Coffee didn’t document the work he did on the site, so I’ve been digging through the old setup to understand how everything was running. There may still be things I’ve missed. One known issue is that email functionality is not yet working on the new site, but I hope to resolve this over time.
Thanks for your patience and support!
EFM does make an auto clutch for the Kymco engine though. Its a common install for the G450s and the 449/511s. However the lever and manual override of the Clutch is no longer able to be used. So several people who have done this have used the 449/511s Hydraulic clutch lever as a master cylinder to make it into a LHRB.
Never did find a solution on mine. I just deal with it.
The main reason I'm running second and clutching it is, I'm still having some flameouts and surging at certain rpms. It is difficult to be smooth enough with the throttle to roll first gear, plus the tight stuff I'm talking about is super challenging. The trail goes through a 3 mile maze of pine trees that are planted very close together, sometimes too narrow for the bars. I do manage to ride fast enough to roll second most of the time. This particular dual sport ride is 80 miles with 80% woods, fields, pine groves, tractor paths, etc. and 20% blacktop. The stock gearing has been fine for four years of his event. There are at least 150 riders every year. When you are in front of 100 riders on single track, you don't want to stall. Chopping the throttle in first seems to make it stall most frequently. I bought the JD fuel tuner this year, but haven't ridden enough tight stuff to tune it properly. I had BMW map 3 flashed in 2014. The flameouts are way less frequent, but I have more tuning to do. The clutch drag is still a problem too. It's difficult to back up in gear and to find neutral when stopped.
Oh yeah, I am using 5.1 brake fluid and Mobil1 full synthetic motorcycle specific 10w40. I plan to try 0w40 or 5w40 though.
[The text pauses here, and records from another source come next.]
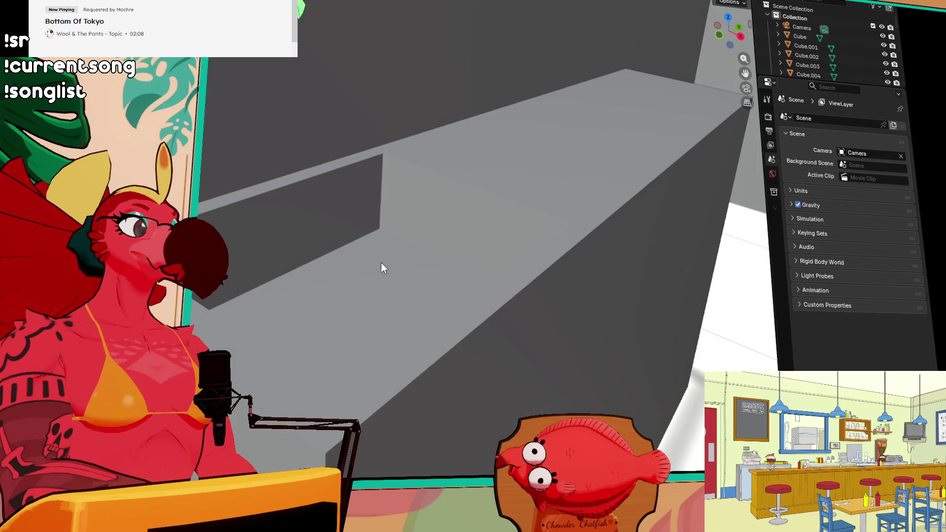
{"action": "mouse_move", "coordinate": [369, 262]}
{"action": "middle_mouse_down"}
{"action": "mouse_move", "coordinate": [291, 252]}
{"action": "mouse_move", "coordinate": [290, 229]}
{"action": "mouse_move", "coordinate": [348, 253]}
{"action": "mouse_move", "coordinate": [345, 291]}
{"action": "middle_mouse_up"}
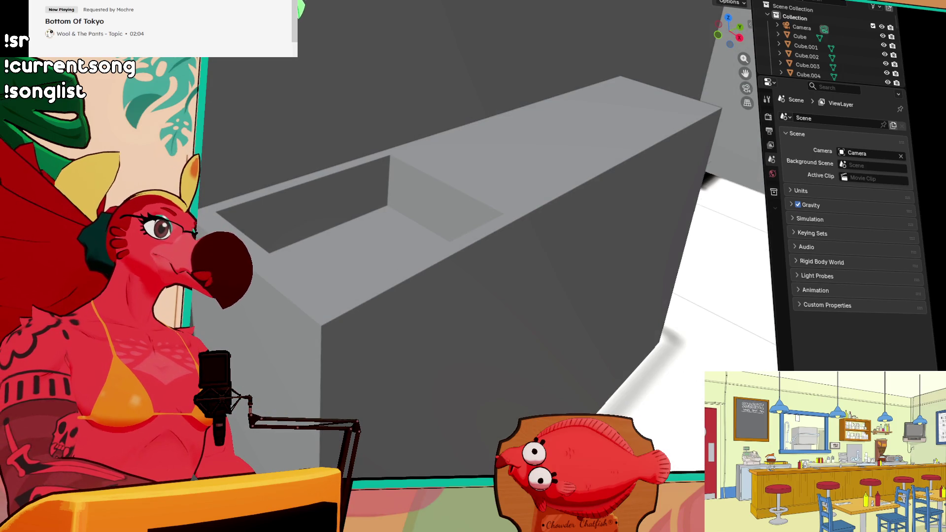
Step: Add a small box in the basin and extrude its top face up into a column
{"action": "mouse_move", "coordinate": [291, 185]}
{"action": "left_mouse_down"}
{"action": "mouse_move", "coordinate": [321, 170]}
{"action": "mouse_move", "coordinate": [335, 183]}
{"action": "left_mouse_up"}
{"action": "left_click", "coordinate": [339, 244]}
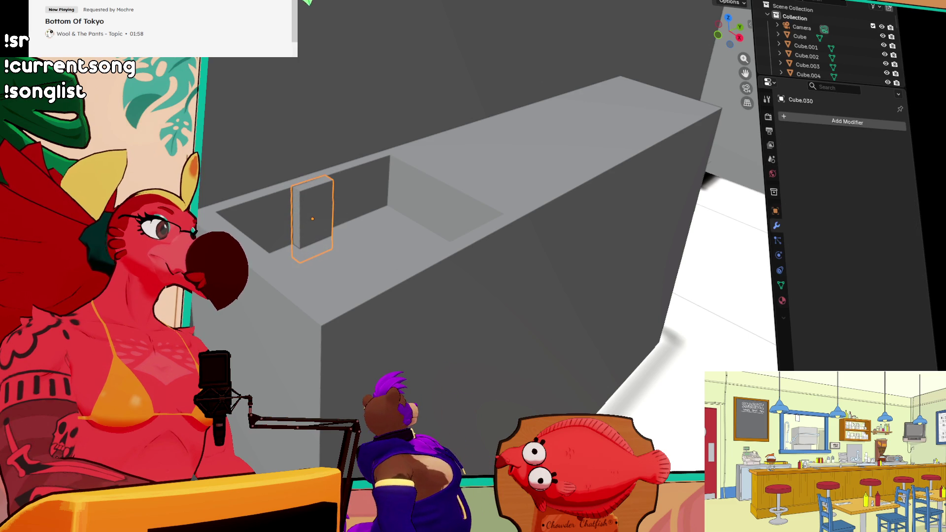
{"action": "key", "text": "Tab"}
{"action": "left_click", "coordinate": [312, 183]}
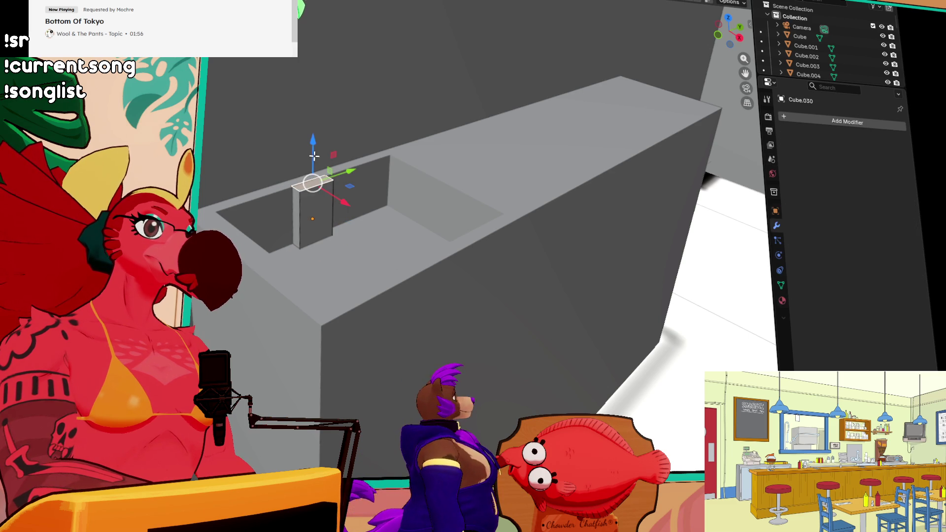
{"action": "key", "text": "e"}
{"action": "left_click", "coordinate": [317, 94]}
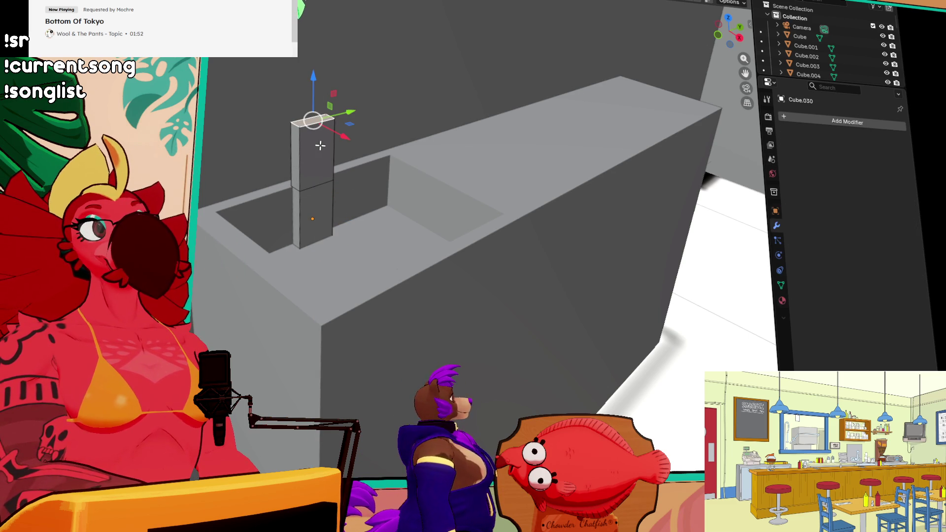
Step: Loop-cut near the column top and extrude sideways to start the spout
{"action": "key", "text": "ctrl+r"}
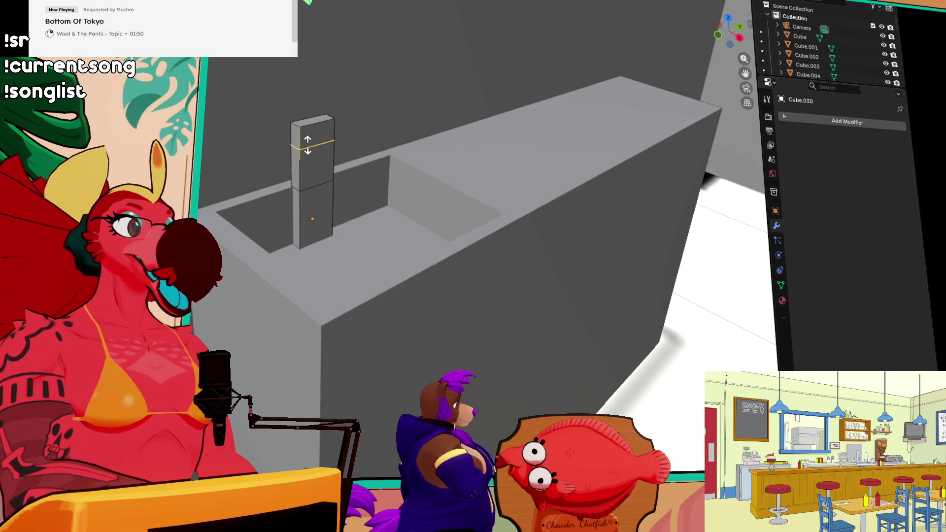
{"action": "left_click", "coordinate": [309, 142]}
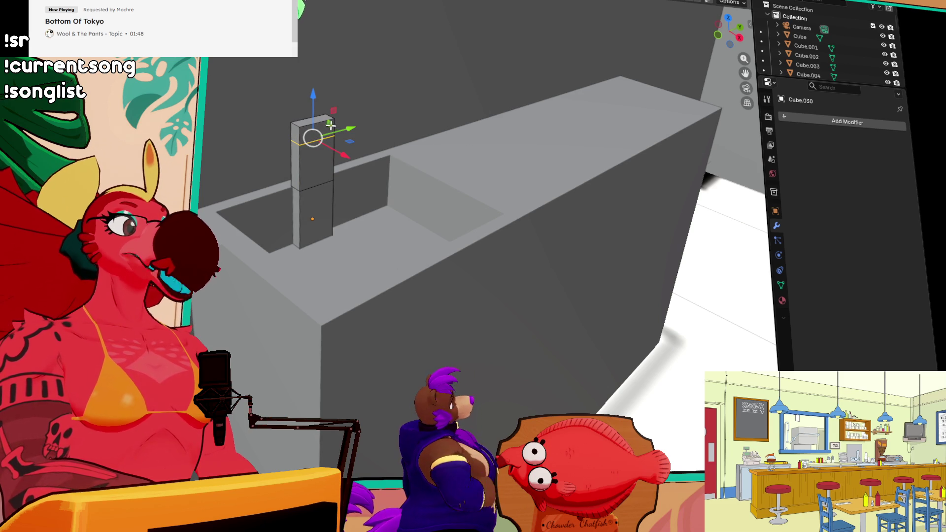
{"action": "key", "text": "g"}
{"action": "left_click", "coordinate": [329, 126]}
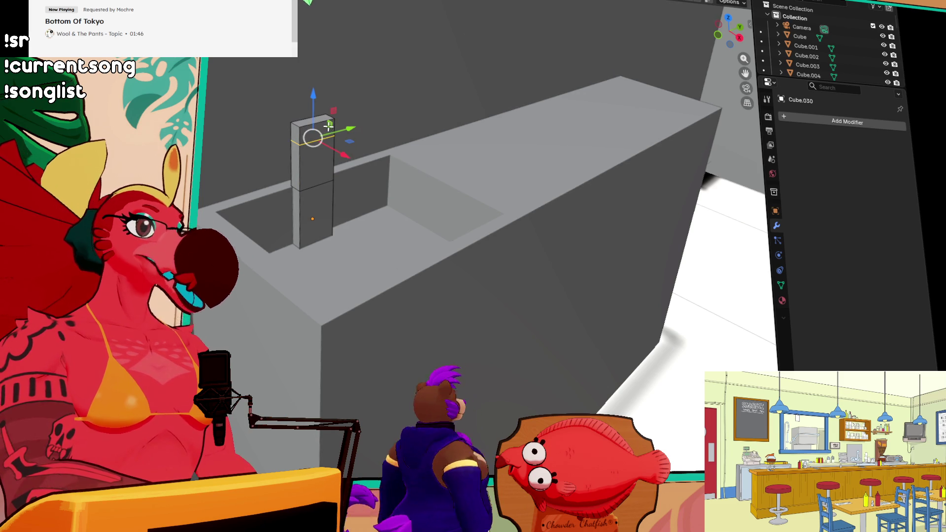
{"action": "key", "text": "e"}
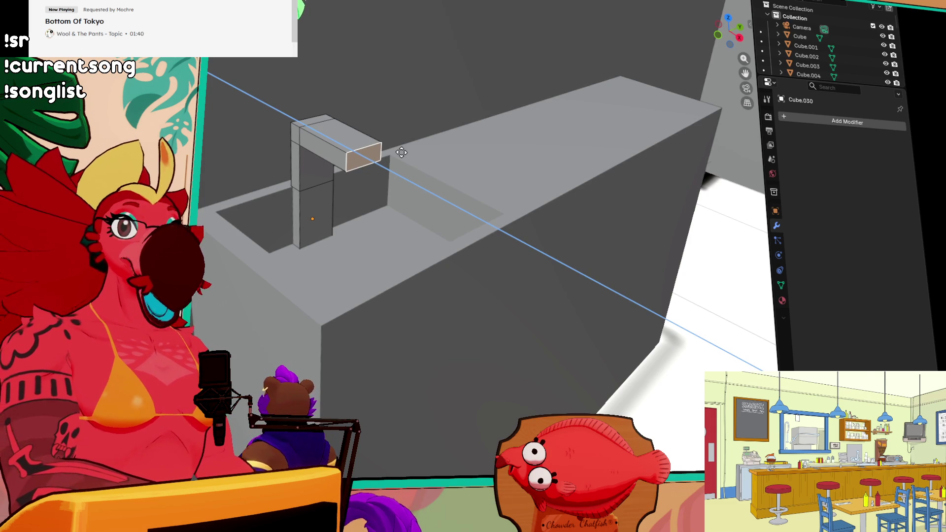
{"action": "left_click", "coordinate": [378, 144]}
Dangermouse,Bin the JD tuner.
Set yourself up for the TuneEcu app on Android ($10 or so) get the required cables and adapters and then you have full mapping control inside the factory ecu similar to PC5.
You can also load Map 3 from the data base we shared with the developers.
If you haven't already, set the idle TPS voltage to 0.75v.
Remove the idle cam roller and set your idle speed at 2100 via the brass idle screw. (this will ensure stable idle)
Removing the second butterfly also helps stalling on a cracked throttle and greatly improves response.
(attached is a video showing the delay between requested air and the second throttle'response)
I ride only single track in the type of terrain you described, I don't have any stalling or flameouts, I use all gears, first a lot. These are the things that cured my bike after over a year of trips to the dealer trying to sort it.
View: https://youtu.be/7Vn_9JxDOz8
I messed around with JD for about 1.5 years. The PC5 was a HUGE improvement. I couldn't get it smooth either with the JD. The PC5 has the ability to advance timing and woke it right up with the low RPM lugging and transition to midrange far improved. Loading the Akro map, AKA Map 3 is not an option for 2011 bikes with the HST.
Having said all that with the fairly recent introduction of TuneECU, I would certainly try that route first today. I much prefer mapping the ECU to run well over adding a piggyback fueler. I run 3 different gearing combinations to suit the conditions from tight extreme to wide open dual sport and having the proper fueling allows me to run any of them.
When my bike is in neutral, it rolls just fine without any "drag" whatsoever. If I have it in gear, pull in the clutch and try to move the bike, it rolls but is much harder to move. There is some pretty significant "drag". Is this a characteristic of a hydraulic clutch? Something that needs attention? Thanks!